National Bee Unit and BeeBase
- Established: 1950s
- Head: Mike Brown
- Faculty: FERA
- Staff: 70+
- Location: Sand Hutton, North Yorkshire, UK
- Website: BeeBase

= National Bee Unit =

Research institute in North Yorkshire, England

The National Bee Unit (NBU) runs Bee Health Programmes in England and Wales. The NBU consists of around 60 field-based Bee Inspectors and staff based in Sand Hutton, North Yorkshire.

==History==
In the 1950s, Bee Health was the responsibility of the National Agricultural Advisory Service (NAAS), with units in Harpenden and Trawsgoed. These merged in 1979 to form the National Beekeeping Unit at Luddington, Warwickshire. The NBU joined the Central Science Laboratory in 1991 and relocated to Sand Hutton, North Yorkshire in 1996, changing its name to the National Bee Unit. In 2009 the Central Science Laboratory merged with other UK Government agencies to form The Food and Environment Research Agency (FERA), which was established to support and develop a sustainable food chain and a healthy natural environment. On 1 April 2014, the Animal and Plant Health Agency (APHA), formerly known as the Animal Health and Veterinary Laboratories Agency (AHVLA), an executive agency of the Department for Environment, Food and Rural Affairs (Defra) was expanded by adding parts of the Food and Environment Research Agency (FERA).
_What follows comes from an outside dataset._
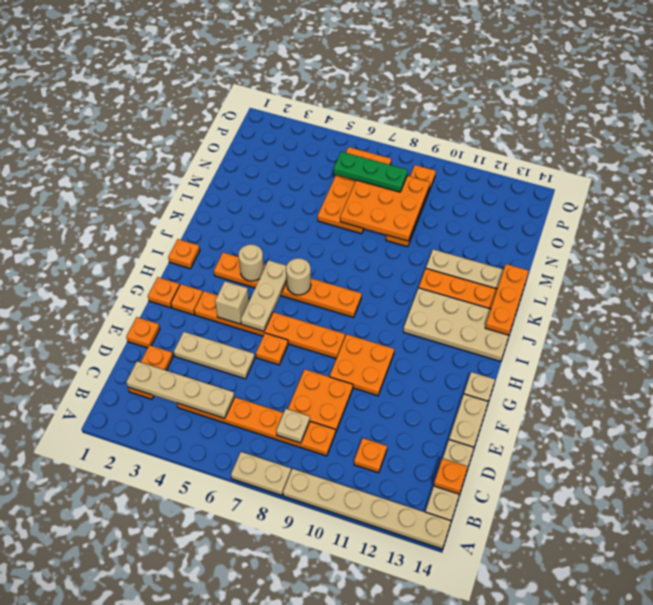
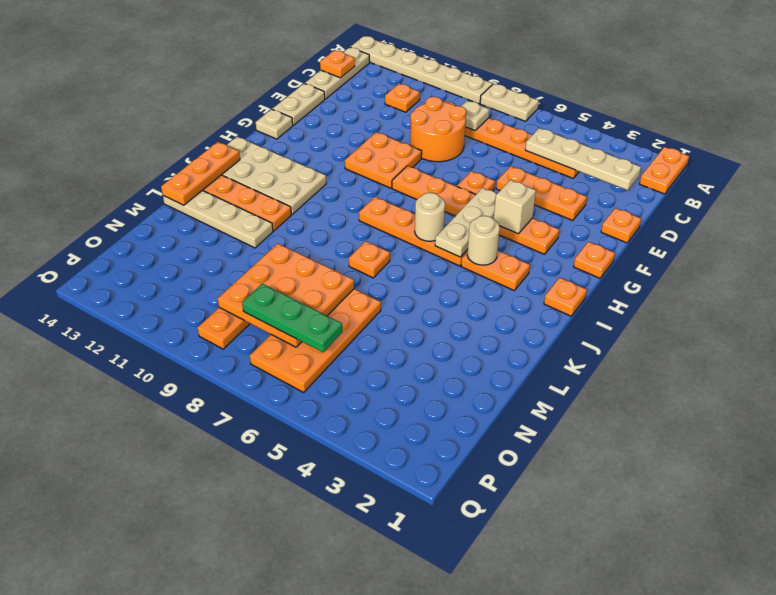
orange plate C2:D2 level 1 -> orange plate A1:B1 level 1
orange plate D8:E9 level 1 -> orange round brick D8:E9 level 1
tan plate E3:E5 level 1 -> orange plate E3:E5 level 1
orange plate G2 level 1 -> orange plate K7 level 1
This included the National Bee Unit.

==Function==
The unit functions on behalf of the Department for Environment, Food and Rural Affairs (as part of Animal and Plant Health Agency (APHA) and the Welsh Government) It does not cover Scotland or Northern Ireland. A programme of research and development underpins the National Bee Unit's work and feeds back through advice to the beekeeping industry and the policy divisions in England and Wales. It runs BeeBase, a website designed to help monitor and control the spread of serious honey bee pests and diseases.

==Role==
The role of the National Bee Unit is to protect the honey bee, an essential pollinator of crops and wild plants, and to support the beekeeping industry through:
- controlling serious endemic pests and diseases to minimise the economic and environmental impact.
- advising beekeepers on the recognition and control of pests to make the industry more self-sufficient.
- minimising the risk of importation of exotic pests and diseases and managing the risks should an incursion take place.